╭─ Extrait à lire
Coïncidence de jours fériés : la convention collective peut prévoir une compensation

, par Michel DECAYEUX

Cass. soc., 30 novembre 2010, nos 09-42.990 et 09-69.329 FS-PB

Par deux arrêts du 30 novembre, la Cour de cassation confirme qu’en cas de coïncidence de date entre deux jours fériés la convention collective peut contraindre l’employeur à accorder aux salariés un repos ou une indemnisation supplémentaire. Ces deux décisions confortent les préconisations émises par la DGT en 2008 (v. Bref social n° 15068 du 29 février 2008).

Absence de compensation prévue par la loi

Les deux affaires soumises à la Cour de cassation concernaient la coïncidence, en 2008, du 1er mai et du jeudi de l’Ascension. La loi ne prévoit pas de dispositions particulières lorsqu’une telle situation se présente. Il faut donc appliquer les dispositions classiques issues de la loi sur la mensualisation. Ainsi, si ces jours sont chômés, le salarié a seulement droit au maintien de son salaire pour la journée considérée, à condition de remplir les conditions posées par l’article L. 3133-3 du Code du travail (trois mois d’ancienneté, 200 heures de travail accomplies au cours des deux mois précédents, présence le jour précédent et le jour suivant le jour férié).

Si ces jours sont travaillés du fait d’une dérogation obtenue pour le 1er mai, le salarié a droit au paiement doublé de la journée correspondant au 1er mai (C. trav., art. L. 3133-6). Mais il n’a pas à percevoir d’indemnisation supplémentaire au titre du travail, le même jour, du jeudi de l’Ascension.

En d’autres termes, à s’en tenir à la loi, les salariés perdent le bénéfice d’un jour férié. Mais la convention collective applicable peut changer la donne.

Les deux jours fériés sont chômés Dans la première affaire (n° 09-42.990), le 1er mai et le jeudi de l’Ascension n’avaient pas été travaillés dans l’entreprise. Appliquant la loi, l’employeur avait donc seulement maintenu le salaire pour cette journée. Une salariée estimant néanmoins avoir perdu le bénéfice d’un jour de repos, réclamait en justice le paiement d’une journée supplémentaire, en s’appuyant sur les dispositions de la convention collective applicable (CCN de la fabrication du verre à la main, art. 31). Cette dernière n’envisageait pas directement l’hypothèse d’une coïncidence de dates, mais garantissait néanmoins le chômage et le paiement de tous les jours fériés dont le jeudi de l’Ascension, ceci en plus du paiement du 1er mai.

La Cour de cassation en a déduit que la salariée avait droit au paiement de onze jours fériés. Elle pouvait donc prétendre « au respect de ce nombre de jours lorsque deux fêtes chômées coïncidaient un même jour, et devait recevoir l’indemnisation correspondant au jeudi de l’Ascension dont elle avait été privée ».
╰─
Consigne 1 >>
Relevez dans l'extrait sur les jours fériés les conditions posées par l'article L. 3133-3 du Code du travail pour le maintien du salaire.
Consigne 2 >>
Selon l'extrait sur les jours fériés, sur quelle convention collective la salariée de la première affaire s'appuyait-elle ?
Consigne 3 >>
Poursuivez l'article sur la coïncidence des jours fériés à la suite de sa dernière phrase.
╭─ Données brutes
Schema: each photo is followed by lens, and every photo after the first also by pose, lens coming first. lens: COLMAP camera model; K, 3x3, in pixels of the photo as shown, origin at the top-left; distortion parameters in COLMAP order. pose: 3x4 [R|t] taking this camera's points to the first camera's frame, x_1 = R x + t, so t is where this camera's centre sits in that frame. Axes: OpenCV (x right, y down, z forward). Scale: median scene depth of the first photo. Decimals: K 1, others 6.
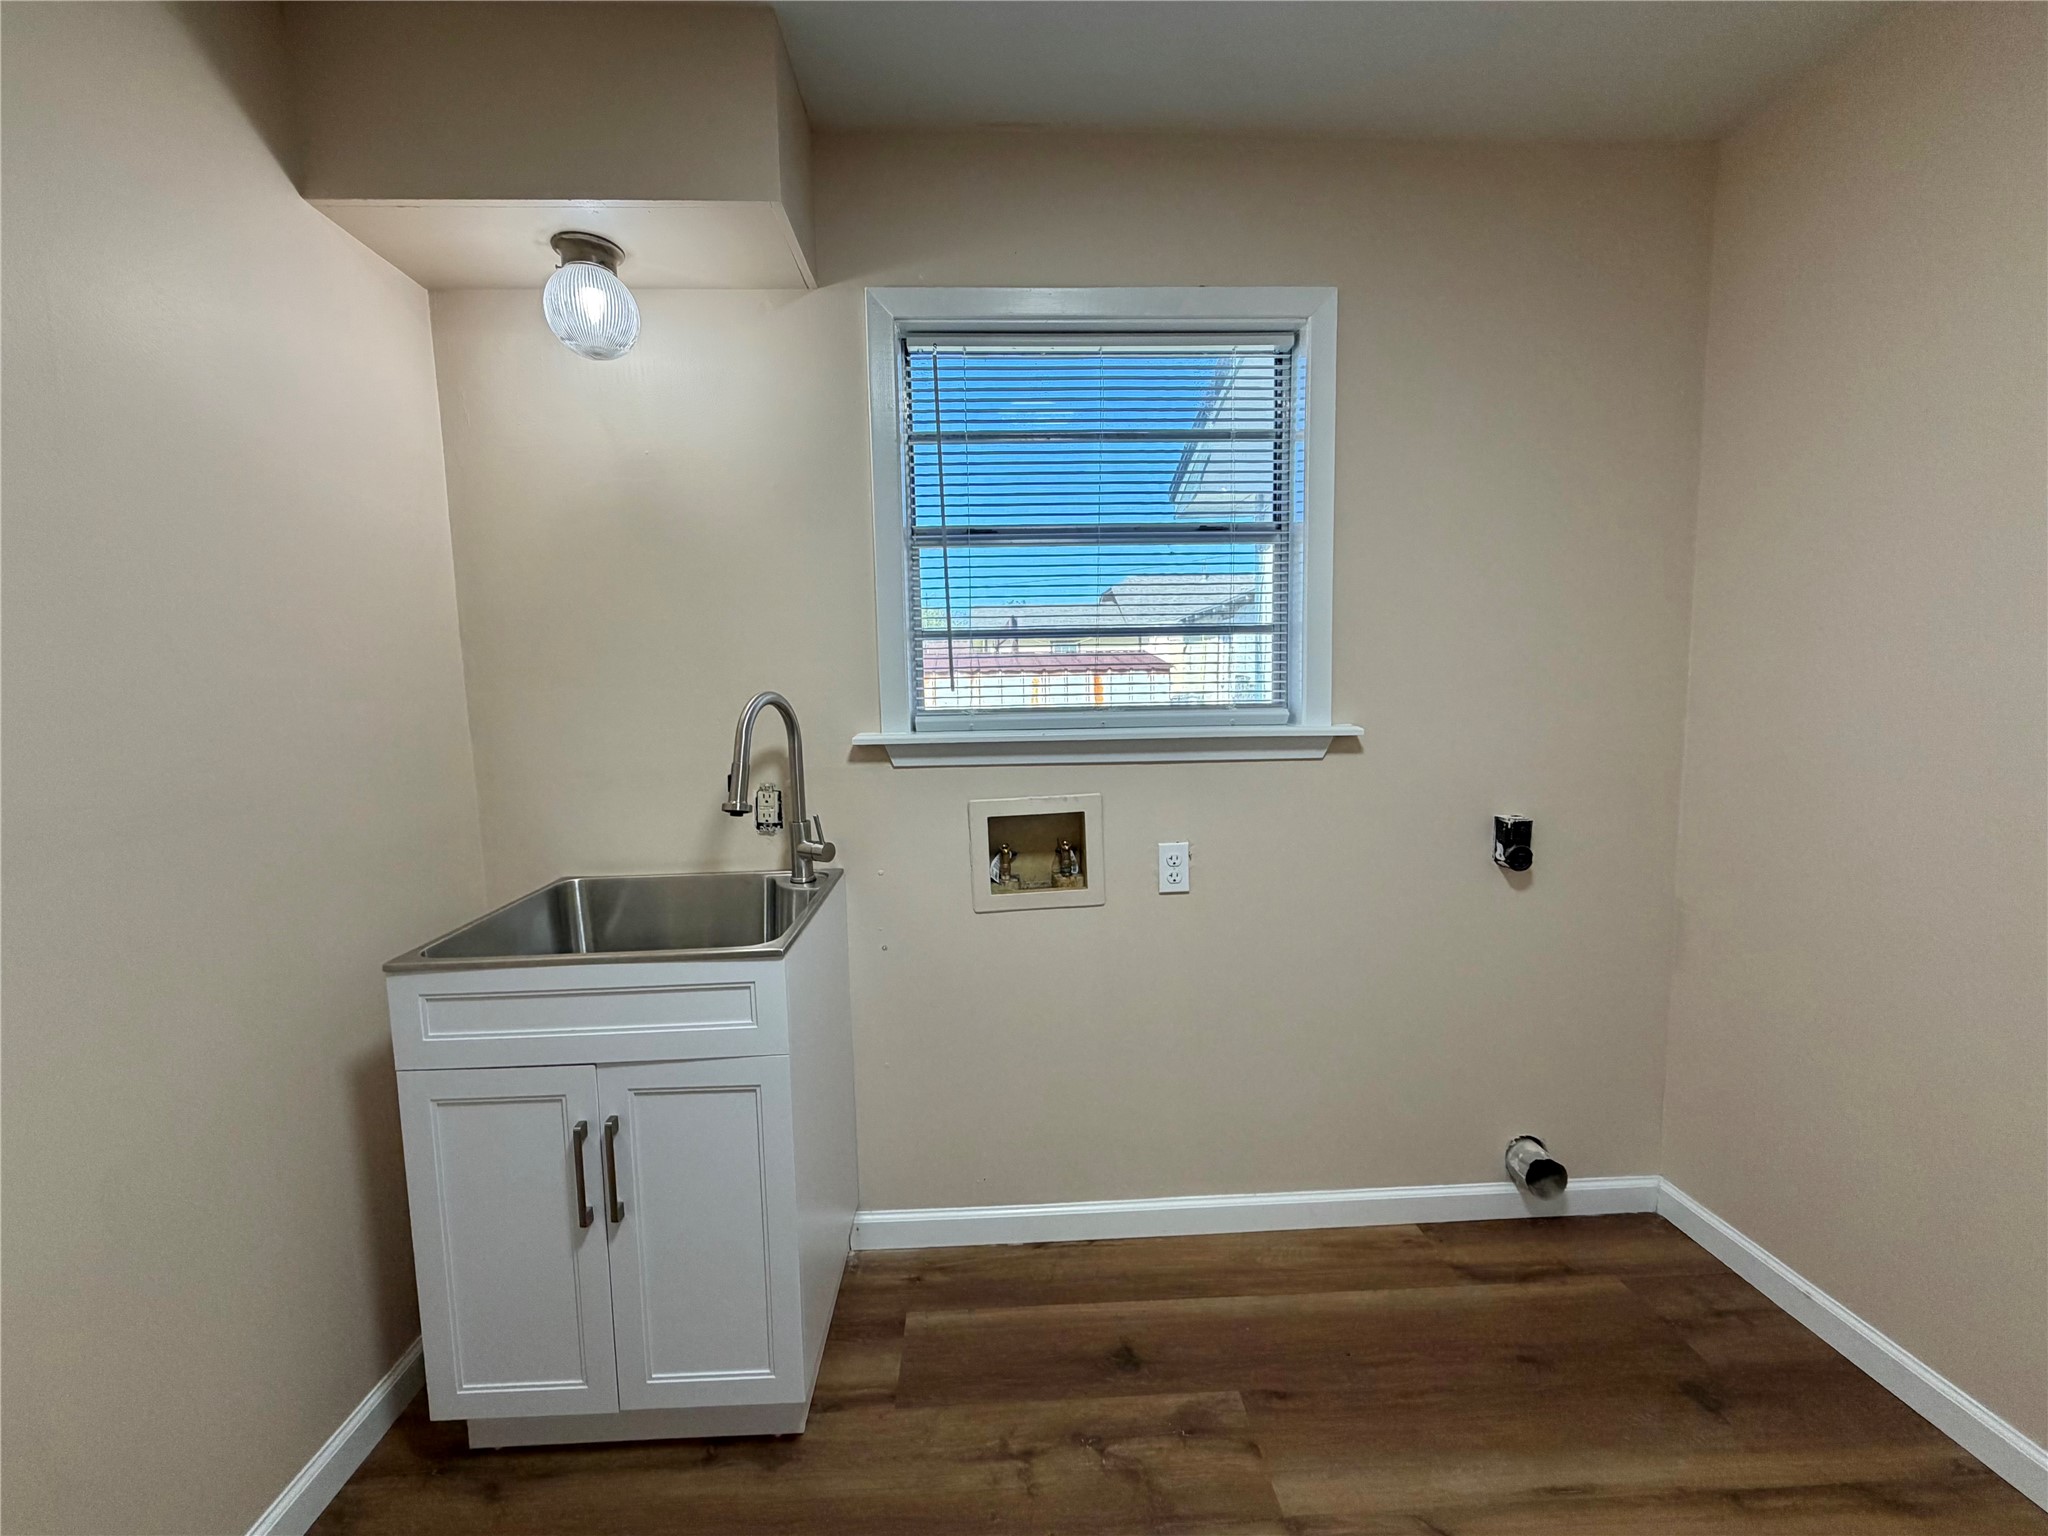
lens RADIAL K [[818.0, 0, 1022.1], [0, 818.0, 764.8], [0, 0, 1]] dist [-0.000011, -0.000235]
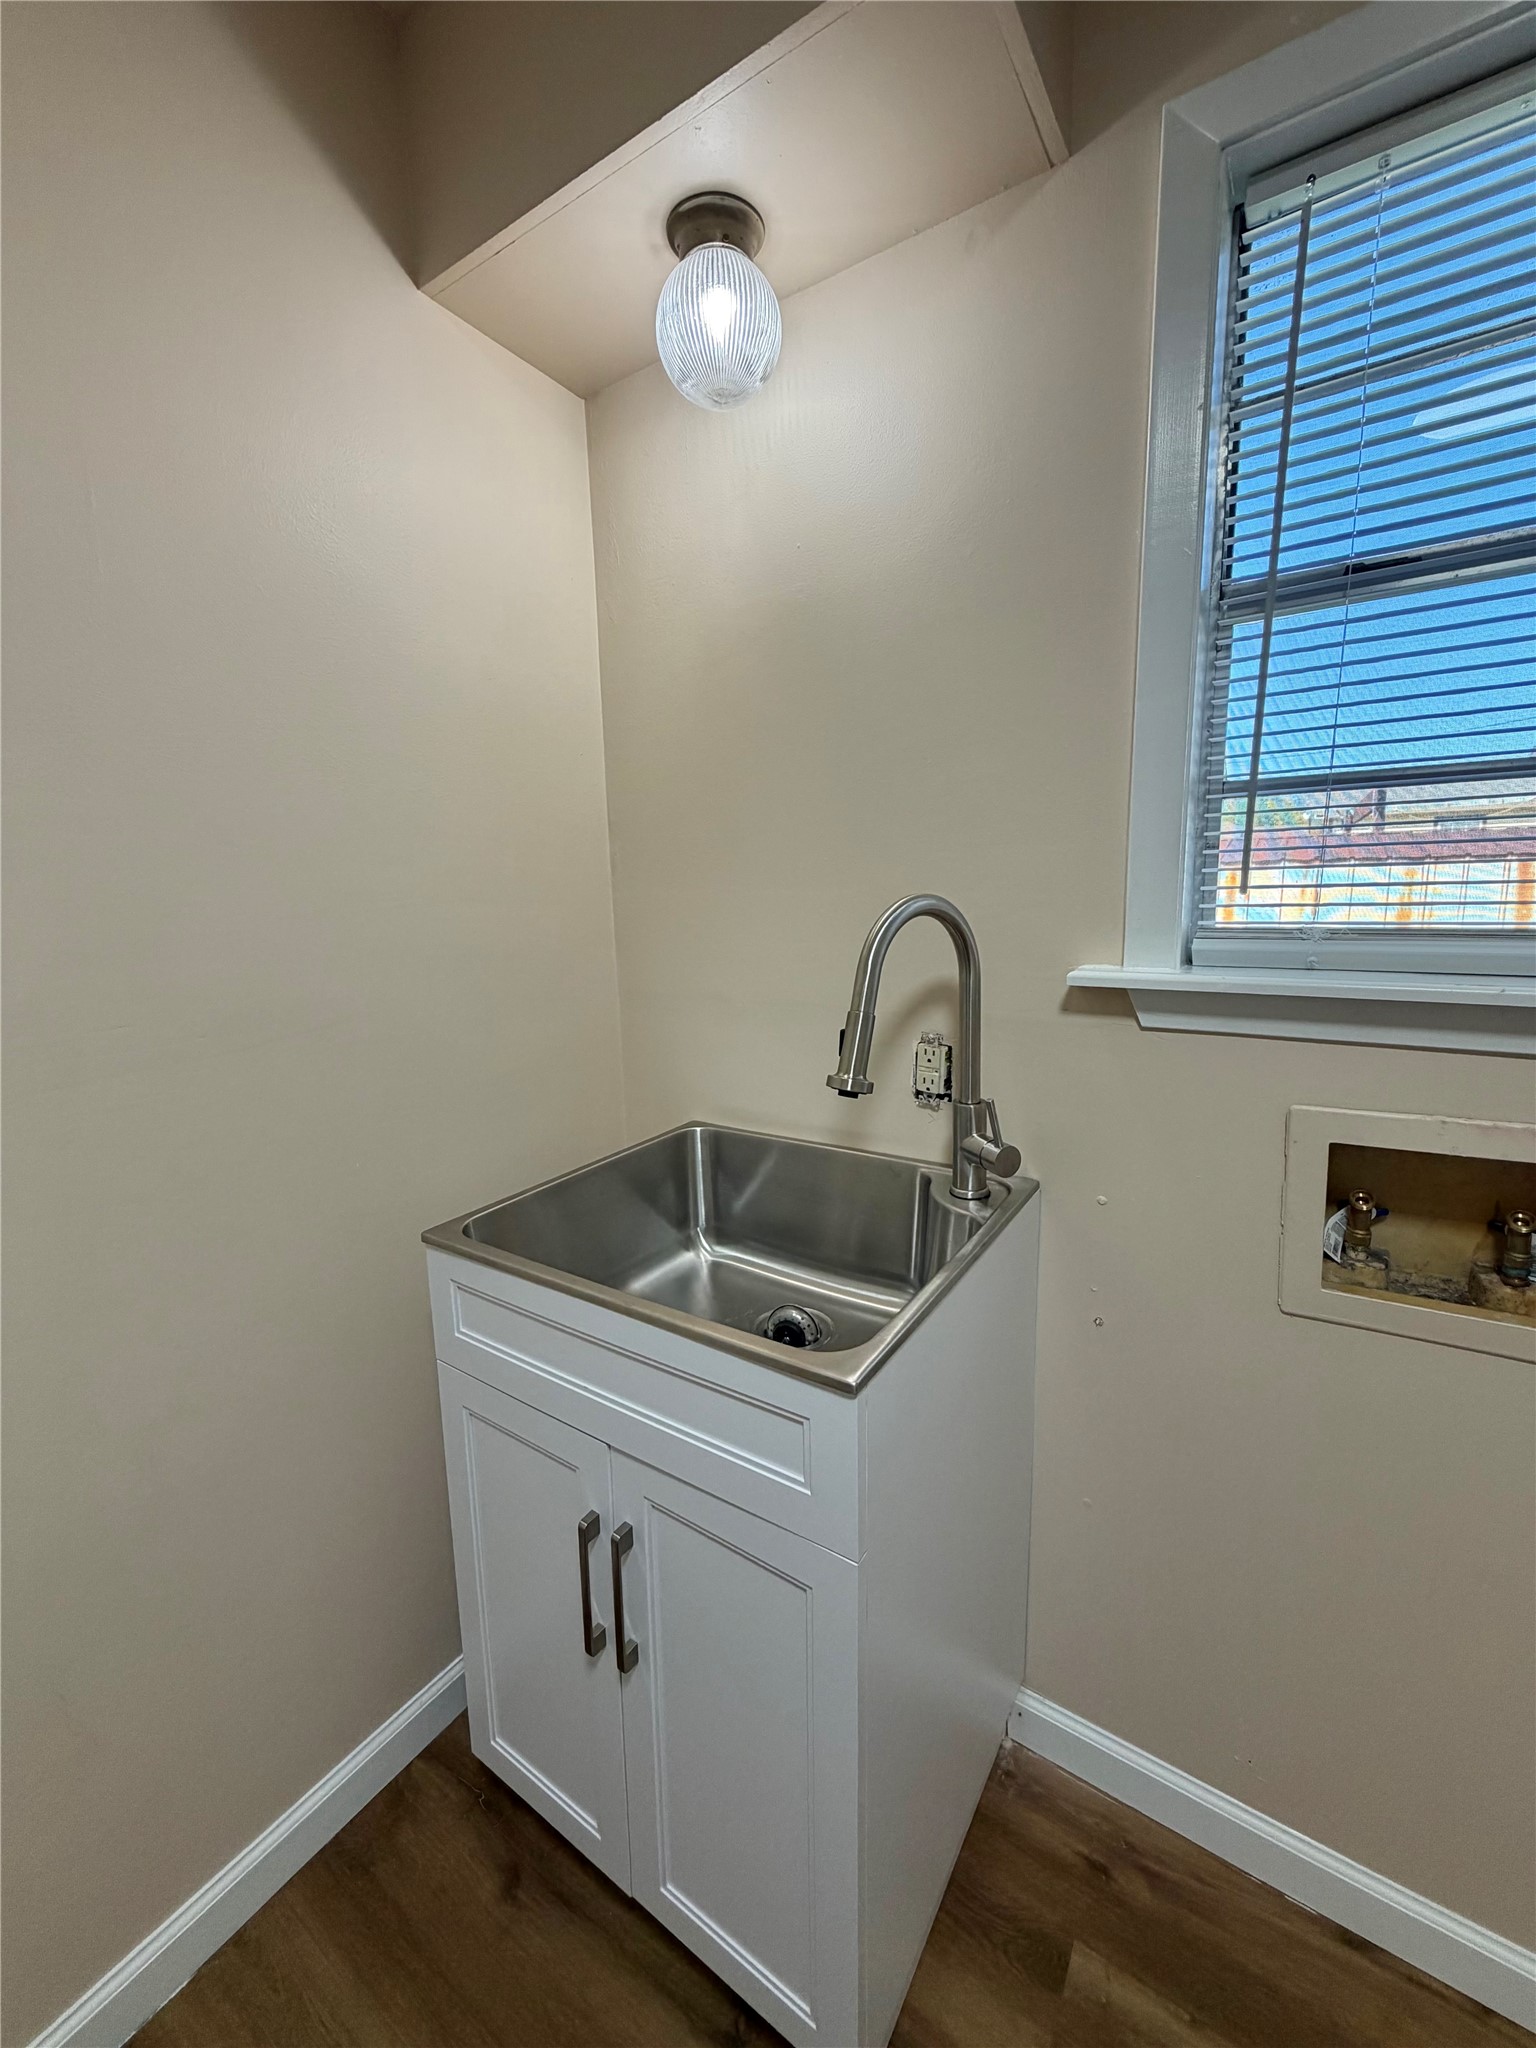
╰─
Réponse attendue 1 >>
- Trois mois d'ancienneté
- 200 heures de travail accomplies au cours des deux mois précédents
- Présence le jour précédent et le jour suivant le jour férié

Réponse attendue 2 >>
Sur la CCN de la fabrication du verre à la main, article 31.

Réponse attendue 3 >>
La Cour confirme ainsi une jurisprudence antérieure (Cass. soc., 21 juin 2005, n° 03-17.412) et conforte la solution préconisée en 2008 par la Direction générale du travail : lorsque deux jours fériés chômés tombent le même jour, et que la convention collective prévoit le chômage des onze jours fériés annuels ou tout au moins du jeudi de l’Ascension, les salariés absents le 1er mai au titre de la fête du travail doivent bénéficier d’un jour de repos supplémentaire dans l’année au titre du jeudi de l’Ascension et, à défaut, d’une indemnisation.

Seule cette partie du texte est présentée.